# Can you help me find out what my tortoise is?



## tatiumco (May 24, 2013)

Hi! I'm new here. My name is Tatiana 
I received this little guy yesterday as a surprise gift. I know a tad bit about tortoises because I used to own a Red Eared Slider and I did research on all kinds of turtles.
*This little guy looks like a tortoise if I'm not mistaken, but what kind?*
Is he a yellow-footed tortoise? That's the closest I can find similarities too.

I just want to be able to take care of him like I need to. But I must know what kind of tortoise he is  Hope you guys can help! I'm getting all of his necessities today.


----------



## Yvonne G (May 24, 2013)

Hi Tatiana, and welcome to the Forum!

Because I can't really see the nose of your tortoise, I'm going to assume it is a redfooted tortoise (Geochelone carbonaria), because they are more common in the pet trade than the Yellowfooted.

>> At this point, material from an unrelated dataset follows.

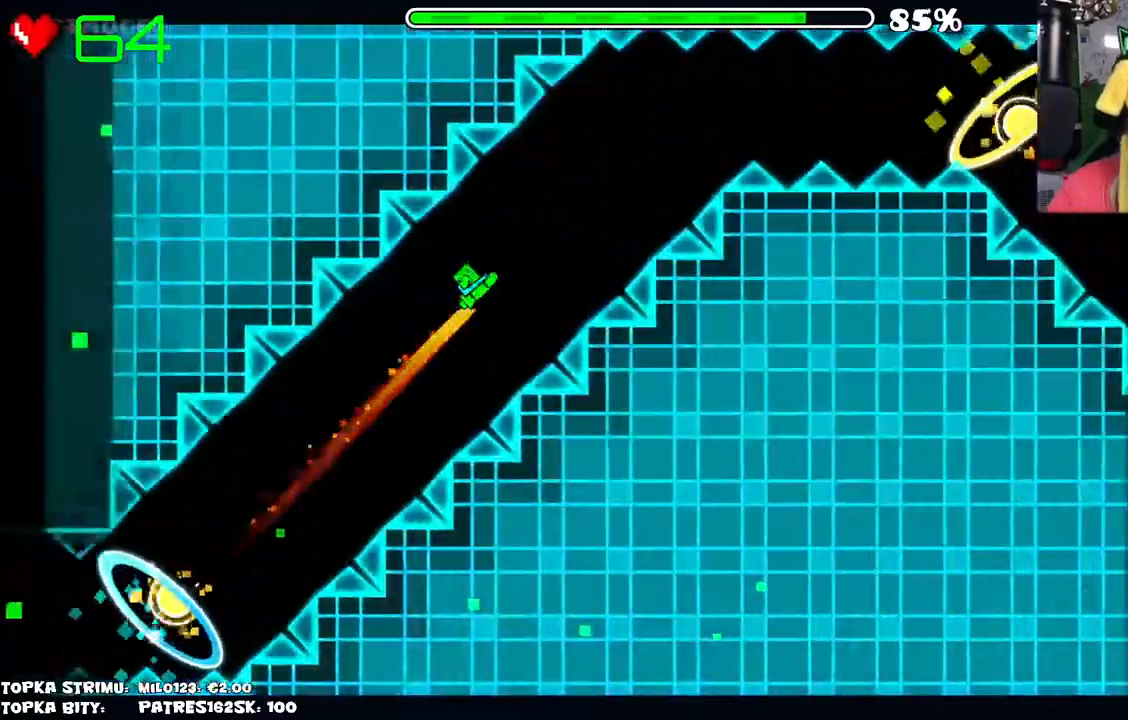
{"keys": [], "mouse": [], "events": [[100, "mouse_left", "up"], [234, "mouse_left", "down"], [284, "mouse_left", "up"]]}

There's a whole lot of good redfooted reading at the Tortoise Library


----------



## tatiumco (May 24, 2013)

Hi! And thank you so much for the quick response! I am very excited I know what Mr. Franklin Godzuki here is!  (You can thank my husband for Franklin's middle name, haha)
He will have his proper enclosure by this evening, thanks again!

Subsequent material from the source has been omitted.